Start of Dataset extract

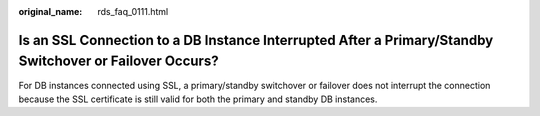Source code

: :original_name: rds_faq_0111.html

.. _rds_faq_0111:

Is an SSL Connection to a DB Instance Interrupted After a Primary/Standby Switchover or Failover Occurs?
========================================================================================================

For DB instances connected using SSL, a primary/standby switchover or failover does not interrupt the connection because the SSL certificate is still valid for both the primary and standby DB instances.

End of Dataset extract

→ Problem: Set down the entries shown above once more, exactly as they read, but without pictures.

→ Expected answer:
Source code

: :original_name: rds_faq_0111.html

.. _rds_faq_0111:

Is an SSL Connection to a DB Instance Interrupted After a Primary/Standby Switchover or Failover Occurs?
========================================================================================================

For DB instances connected using SSL, a primary/standby switchover or failover does not interrupt the connection because the SSL certificate is still valid for both the primary and standby DB instances.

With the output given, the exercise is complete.